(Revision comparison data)
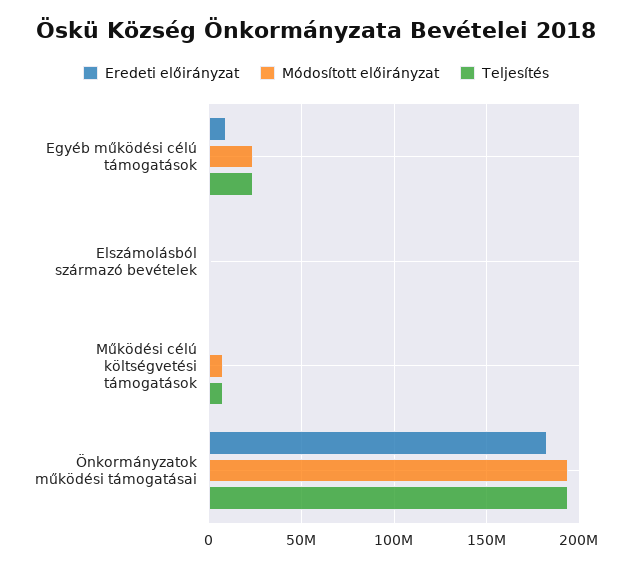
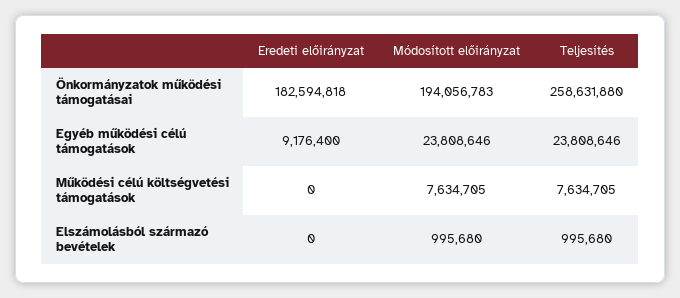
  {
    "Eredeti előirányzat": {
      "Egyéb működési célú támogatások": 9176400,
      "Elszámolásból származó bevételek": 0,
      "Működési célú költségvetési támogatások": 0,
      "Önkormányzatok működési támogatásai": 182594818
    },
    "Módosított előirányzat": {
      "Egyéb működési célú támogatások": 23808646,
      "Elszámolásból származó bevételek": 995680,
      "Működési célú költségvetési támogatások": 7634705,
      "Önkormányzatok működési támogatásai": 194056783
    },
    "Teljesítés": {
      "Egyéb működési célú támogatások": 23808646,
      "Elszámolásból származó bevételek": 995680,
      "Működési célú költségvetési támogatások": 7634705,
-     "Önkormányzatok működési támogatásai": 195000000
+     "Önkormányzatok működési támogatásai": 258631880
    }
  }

---

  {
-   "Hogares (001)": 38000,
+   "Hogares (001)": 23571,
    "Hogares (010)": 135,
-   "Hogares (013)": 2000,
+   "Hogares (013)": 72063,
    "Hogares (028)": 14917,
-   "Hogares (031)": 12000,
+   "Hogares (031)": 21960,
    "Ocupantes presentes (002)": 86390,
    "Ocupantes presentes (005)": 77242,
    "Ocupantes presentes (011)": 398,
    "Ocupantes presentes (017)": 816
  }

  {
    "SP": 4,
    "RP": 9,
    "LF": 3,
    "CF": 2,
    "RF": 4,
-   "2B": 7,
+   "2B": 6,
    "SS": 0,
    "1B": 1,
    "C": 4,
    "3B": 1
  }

*Work required*
Pull every line containing "támogatásai" from the entries above and copy it.

*Exercise output*
      "Önkormányzatok működési támogatásai": 182594818
      "Önkormányzatok működési támogatásai": 194056783
-     "Önkormányzatok működési támogatásai": 195000000
+     "Önkormányzatok működési támogatásai": 258631880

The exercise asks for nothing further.